▸ WHAT THIS TASK INVOLVES
Repeat the records below exactly as they appear, leaving out any pictures.

▸ INFORMATION SHOWN
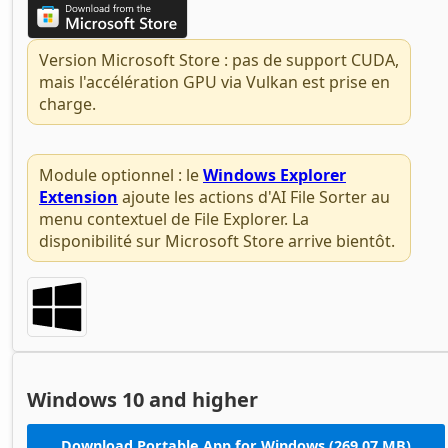
Version Microsoft Store : pas de support CUDA,
mais l'accélération GPU via Vulkan est prise en
charge.
Module optionnel : le
Windows Explorer
Extension
ajoute les actions d'AI File Sorter au
menu contextuel de File Explorer. La
disponibilité sur Microsoft Store arrive bientôt.
Windows 10 and higher
Download Portable App for Windows (269,07 MB)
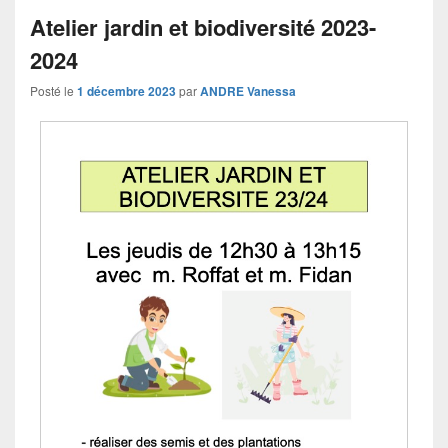
Atelier jardin et biodiversité 2023-
2024
Posté le
1 décembre 2023
par
ANDRE Vanessa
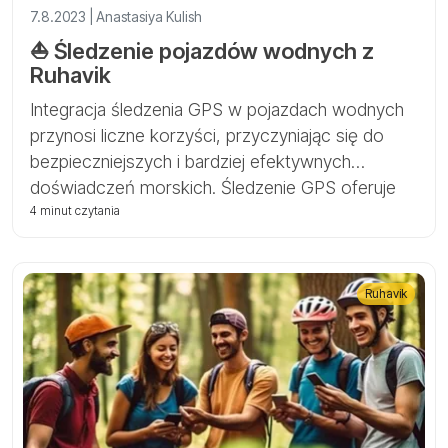
7.8.2023 | Anastasiya Kulish
⛵️ Śledzenie pojazdów wodnych z
Ruhavik
Integracja śledzenia GPS w pojazdach wodnych
przynosi liczne korzyści, przyczyniając się do
bezpieczniejszych i bardziej efektywnych
doświadczeń morskich. Śledzenie GPS oferuje
wiele korzyści, które znacznie zwiększają
4 minut czytania
bezpieczeństwo i efektywność na wodzie.
Ruhavik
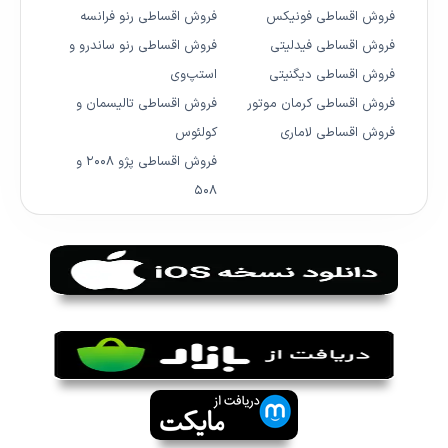
فروش اقساطی فونیکس
فروش اقساطی رنو فرانسه
فروش اقساطی فیدلیتی
فروش اقساطی رنو ساندرو و
فروش اقساطی دیگنیتی
استپ‌وی
فروش اقساطی کرمان موتور
فروش اقساطی تالیسمان و
فروش اقساطی لاماری
کولئوس
فروش اقساطی پژو ۲۰۰۸ و
۵۰۸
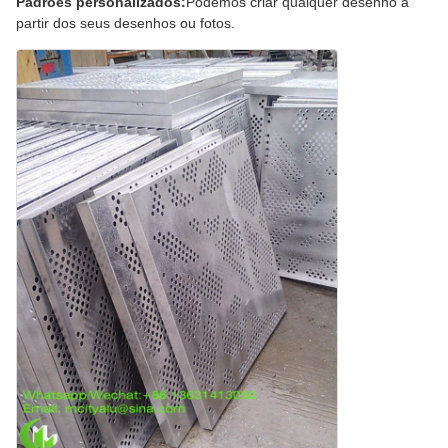
Padrões personalizados:
Podemos criar qualquer desenho a
partir dos seus desenhos ou fotos.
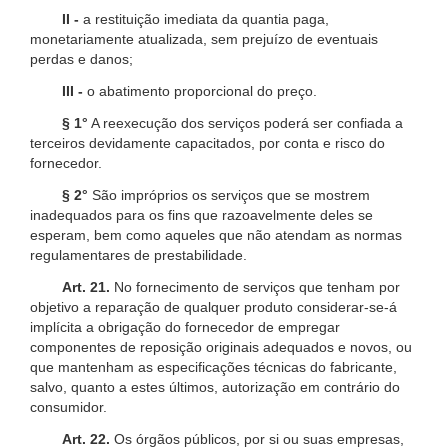
II -
a restituição imediata da quantia paga,
monetariamente atualizada, sem prejuízo de eventuais
perdas e danos;
III -
o abatimento proporcional do preço.
§ 1°
A reexecução dos serviços poderá ser confiada a
terceiros devidamente capacitados, por conta e risco do
fornecedor.
§ 2°
São impróprios os serviços que se mostrem
inadequados para os fins que razoavelmente deles se
esperam, bem como aqueles que não atendam as normas
regulamentares de prestabilidade.
Art. 21.
No fornecimento de serviços que tenham por
objetivo a reparação de qualquer produto considerar-se-á
implícita a obrigação do fornecedor de empregar
componentes de reposição originais adequados e novos, ou
que mantenham as especificações técnicas do fabricante,
salvo, quanto a estes últimos, autorização em contrário do
consumidor.
Art. 22.
Os órgãos públicos, por si ou suas empresas,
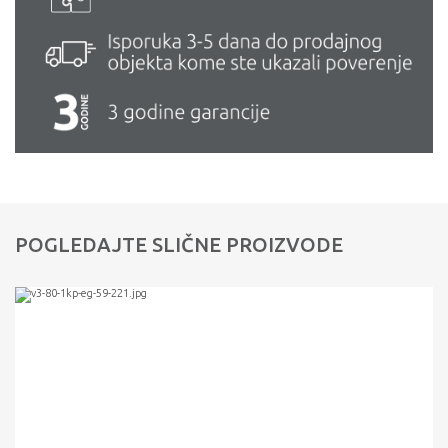
POGLEDAJTE SLIČNE PROIZVODE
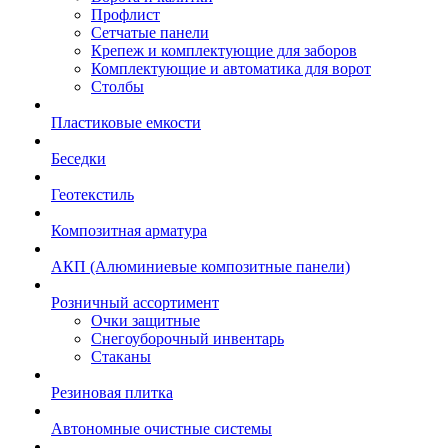
Профлист
Сетчатые панели
Крепеж и комплектующие для заборов
Комплектующие и автоматика для ворот
Столбы
Пластиковые емкости
Беседки
Геотекстиль
Композитная арматура
АКП (Алюминиевые композитные панели)
Розничный ассортимент
Очки защитные
Снегоуборочный инвентарь
Стаканы
Резиновая плитка
Автономные очистные системы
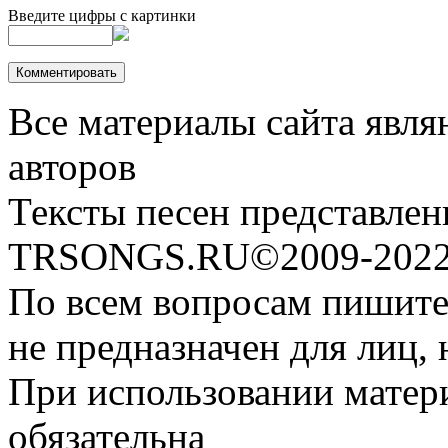
Введите цифры с картинки
Все материалы сайта явля
авторов
Тексты песен представлен
TRSONGS.RU©2009-2022 
По всем вопросам пишите
не предназначен для лиц, 
При использовании матери
обязательна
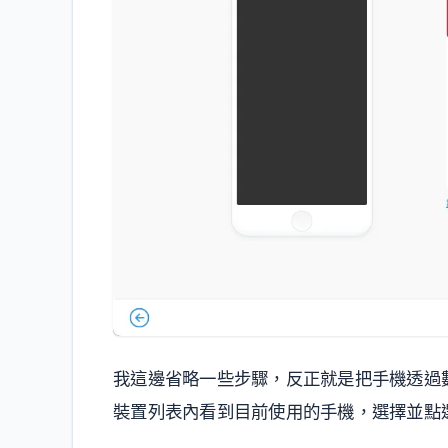
我這邊省略一些步驟，反正就是把手機透過數據線
裝置列表內看到目前使用的手機，選擇並點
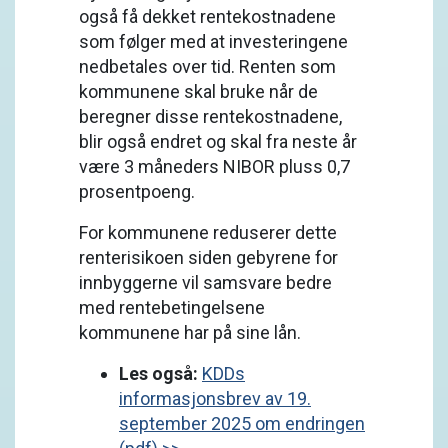
også få dekket rentekostnadene
som følger med at investeringene
nedbetales over tid. Renten som
kommunene skal bruke når de
beregner disse rentekostnadene,
blir også endret og skal fra neste år
være 3 måneders NIBOR pluss 0,7
prosentpoeng.
For kommunene reduserer dette
renterisikoen siden gebyrene for
innbyggerne vil samsvare bedre
med rentebetingelsene
kommunene har på sine lån.
Les også:
KDDs
informasjonsbrev av 19.
september 2025 om endringen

▸ RESULT
Version Microsoft Store : pas de support CUDA,
mais l'accélération GPU via Vulkan est prise en
charge.
Module optionnel : le
Windows Explorer
Extension
ajoute les actions d'AI File Sorter au
menu contextuel de File Explorer. La
disponibilité sur Microsoft Store arrive bientôt.
Windows 10 and higher
Download Portable App for Windows (269,07 MB)
Atelier jardin et biodiversité 2023-
2024
Posté le
1 décembre 2023
par
ANDRE Vanessa
7.8.2023 | Anastasiya Kulish
⛵️ Śledzenie pojazdów wodnych z
Ruhavik
Integracja śledzenia GPS w pojazdach wodnych
przynosi liczne korzyści, przyczyniając się do
bezpieczniejszych i bardziej efektywnych
doświadczeń morskich. Śledzenie GPS oferuje
wiele korzyści, które znacznie zwiększają
4 minut czytania
bezpieczeństwo i efektywność na wodzie.
Ruhavik
فروش اقساطی فونیکس
فروش اقساطی رنو فرانسه
فروش اقساطی فیدلیتی
فروش اقساطی رنو ساندرو و
فروش اقساطی دیگنیتی
استپ‌وی
فروش اقساطی کرمان موتور
فروش اقساطی تالیسمان و
فروش اقساطی لاماری
کولئوس
فروش اقساطی پژو ۲۰۰۸ و
۵۰۸
Padrões personalizados:
Podemos criar qualquer desenho a
partir dos seus desenhos ou fotos.
II -
a restituição imediata da quantia paga,
monetariamente atualizada, sem prejuízo de eventuais
perdas e danos;
III -
o abatimento proporcional do preço.
§ 1°
A reexecução dos serviços poderá ser confiada a
terceiros devidamente capacitados, por conta e risco do
fornecedor.
§ 2°
São impróprios os serviços que se mostrem
inadequados para os fins que razoavelmente deles se
esperam, bem como aqueles que não atendam as normas
regulamentares de prestabilidade.
Art. 21.
No fornecimento de serviços que tenham por
objetivo a reparação de qualquer produto considerar-se-á
implícita a obrigação do fornecedor de empregar
componentes de reposição originais adequados e novos, ou
que mantenham as especificações técnicas do fabricante,
salvo, quanto a estes últimos, autorização em contrário do
consumidor.
Art. 22.
Os órgãos públicos, por si ou suas empresas,
POGLEDAJTE SLIČNE PROIZVODE
Профлист
Сетчатые панели
Крепеж и комплектующие для заборов
Комплектующие и автоматика для ворот
Столбы
Пластиковые емкости
Беседки
Геотекстиль
Композитная арматура
АКП (Алюминиевые композитные панели)
Розничный ассортимент
Очки защитные
Снегоуборочный инвентарь
Стаканы
Резиновая плитка
Автономные очистные системы
Введите цифры с картинки
Все материалы сайта явля
авторов
Тексты песен представлен
TRSONGS.RU©2009-2022 
По всем вопросам пишите
не предназначен для лиц, 
При использовании матери
обязательна
我這邊省略一些步驟，反正就是把手機透過數據線
裝置列表內看到目前使用的手機，選擇並點
også få dekket rentekostnadene
som følger med at investeringene
nedbetales over tid. Renten som
kommunene skal bruke når de
beregner disse rentekostnadene,
blir også endret og skal fra neste år
være 3 måneders NIBOR pluss 0,7
prosentpoeng.
For kommunene reduserer dette
renterisikoen siden gebyrene for
innbyggerne vil samsvare bedre
med rentebetingelsene
kommunene har på sine lån.
Les også:
KDDs
informasjonsbrev av 19.
september 2025 om endringen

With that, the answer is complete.